[Data items]
• • • • • • •

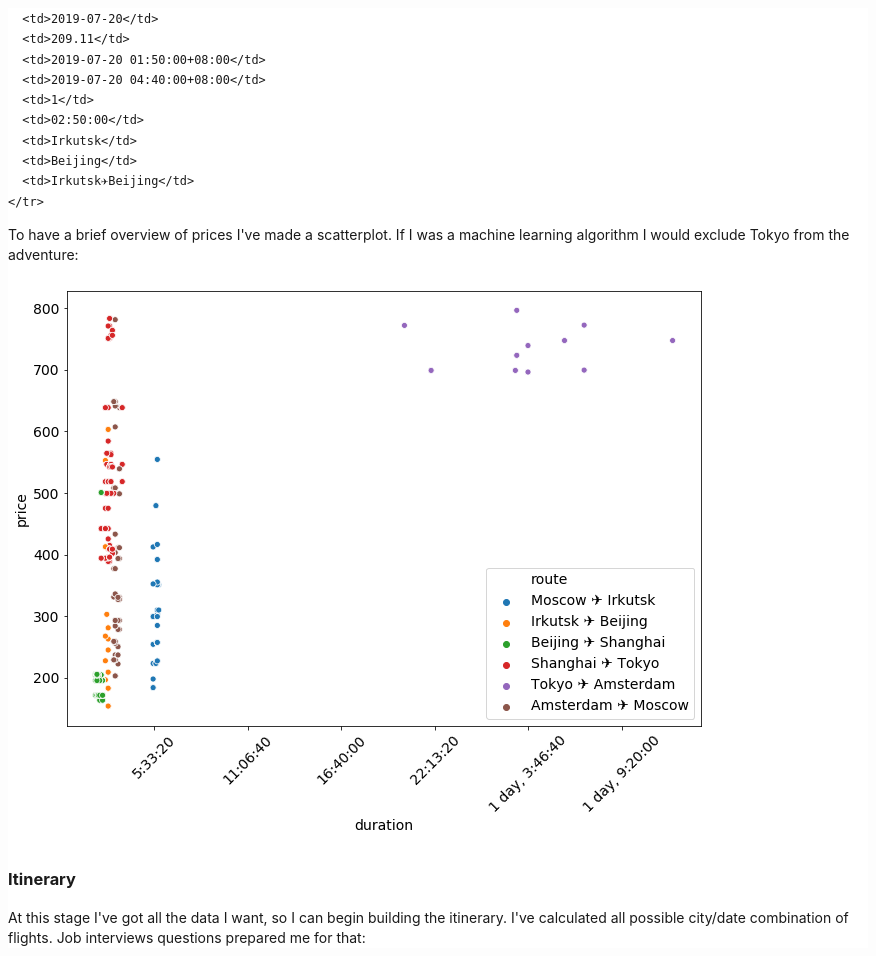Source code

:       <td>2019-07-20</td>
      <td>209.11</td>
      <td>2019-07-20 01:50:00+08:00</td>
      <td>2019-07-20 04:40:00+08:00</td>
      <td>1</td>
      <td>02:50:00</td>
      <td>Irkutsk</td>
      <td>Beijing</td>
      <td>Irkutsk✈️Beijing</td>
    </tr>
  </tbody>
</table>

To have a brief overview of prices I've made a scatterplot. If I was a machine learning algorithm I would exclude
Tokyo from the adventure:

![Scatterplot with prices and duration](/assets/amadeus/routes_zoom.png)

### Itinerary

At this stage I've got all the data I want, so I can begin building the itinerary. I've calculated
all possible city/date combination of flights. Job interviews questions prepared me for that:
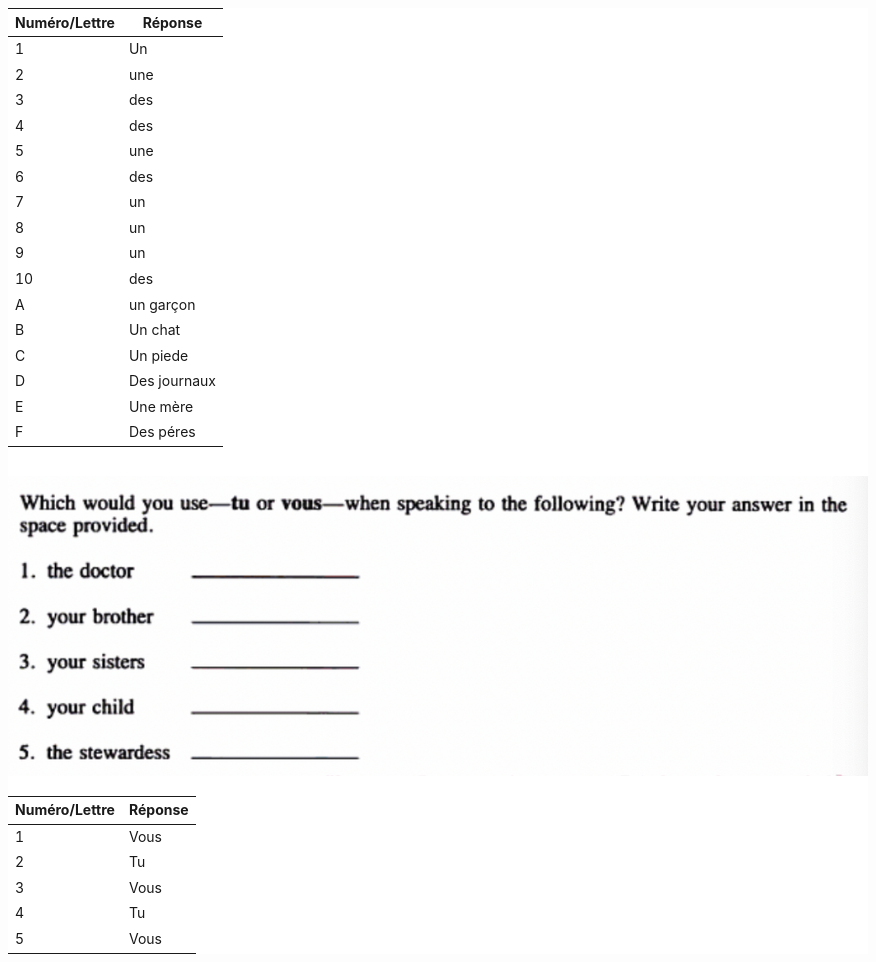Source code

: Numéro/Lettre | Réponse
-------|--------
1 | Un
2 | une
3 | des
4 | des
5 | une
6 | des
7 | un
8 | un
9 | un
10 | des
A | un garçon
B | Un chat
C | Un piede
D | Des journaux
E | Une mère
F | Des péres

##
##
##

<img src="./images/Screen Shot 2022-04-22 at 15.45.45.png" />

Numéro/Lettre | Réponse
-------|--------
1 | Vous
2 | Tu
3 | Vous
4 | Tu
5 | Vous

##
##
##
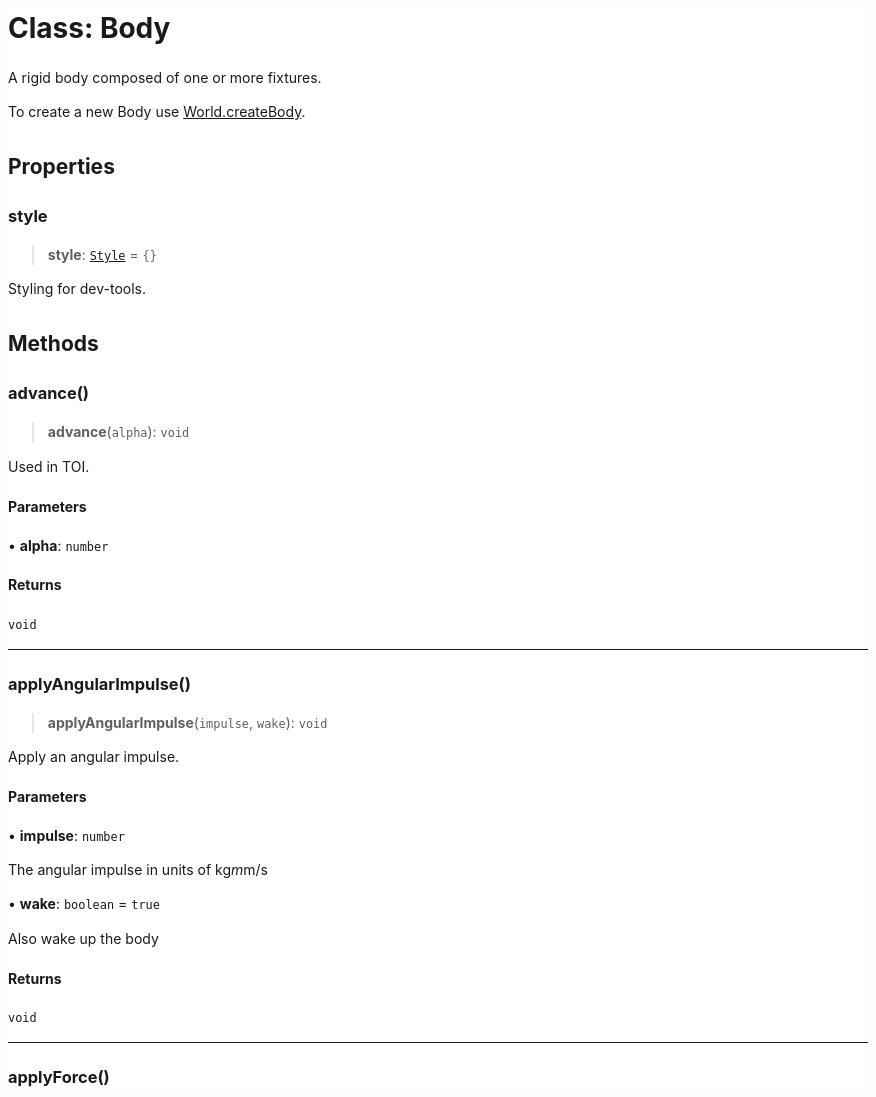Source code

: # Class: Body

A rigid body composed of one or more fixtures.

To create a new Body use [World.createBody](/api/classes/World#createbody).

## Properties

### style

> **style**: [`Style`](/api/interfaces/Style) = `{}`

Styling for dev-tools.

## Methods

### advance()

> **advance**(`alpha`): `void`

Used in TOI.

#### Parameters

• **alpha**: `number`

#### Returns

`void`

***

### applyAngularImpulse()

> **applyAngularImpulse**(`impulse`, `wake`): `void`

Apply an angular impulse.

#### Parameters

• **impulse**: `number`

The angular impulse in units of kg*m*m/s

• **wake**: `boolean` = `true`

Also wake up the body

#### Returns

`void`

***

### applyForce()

• • • • • • •

Written task :: Each record above needs to be transcribed word for word, with its pictures omitted.

Response ::
Source code

:       <td>2019-07-20</td>
      <td>209.11</td>
      <td>2019-07-20 01:50:00+08:00</td>
      <td>2019-07-20 04:40:00+08:00</td>
      <td>1</td>
      <td>02:50:00</td>
      <td>Irkutsk</td>
      <td>Beijing</td>
      <td>Irkutsk✈️Beijing</td>
    </tr>
  </tbody>
</table>

To have a brief overview of prices I've made a scatterplot. If I was a machine learning algorithm I would exclude
Tokyo from the adventure:

![Scatterplot with prices and duration](/assets/amadeus/routes_zoom.png)

### Itinerary

At this stage I've got all the data I want, so I can begin building the itinerary. I've calculated
all possible city/date combination of flights. Job interviews questions prepared me for that:
Source code

: Numéro/Lettre | Réponse
-------|--------
1 | Un
2 | une
3 | des
4 | des
5 | une
6 | des
7 | un
8 | un
9 | un
10 | des
A | un garçon
B | Un chat
C | Un piede
D | Des journaux
E | Une mère
F | Des péres

##
##
##

<img src="./images/Screen Shot 2022-04-22 at 15.45.45.png" />

Numéro/Lettre | Réponse
-------|--------
1 | Vous
2 | Tu
3 | Vous
4 | Tu
5 | Vous

##
##
##
Source code

: # Class: Body

A rigid body composed of one or more fixtures.

To create a new Body use [World.createBody](/api/classes/World#createbody).

## Properties

### style

> **style**: [`Style`](/api/interfaces/Style) = `{}`

Styling for dev-tools.

## Methods

### advance()

> **advance**(`alpha`): `void`

Used in TOI.

#### Parameters

• **alpha**: `number`

#### Returns

`void`

***

### applyAngularImpulse()

> **applyAngularImpulse**(`impulse`, `wake`): `void`

Apply an angular impulse.

#### Parameters

• **impulse**: `number`

The angular impulse in units of kg*m*m/s

• **wake**: `boolean` = `true`

Also wake up the body

#### Returns

`void`

***

### applyForce()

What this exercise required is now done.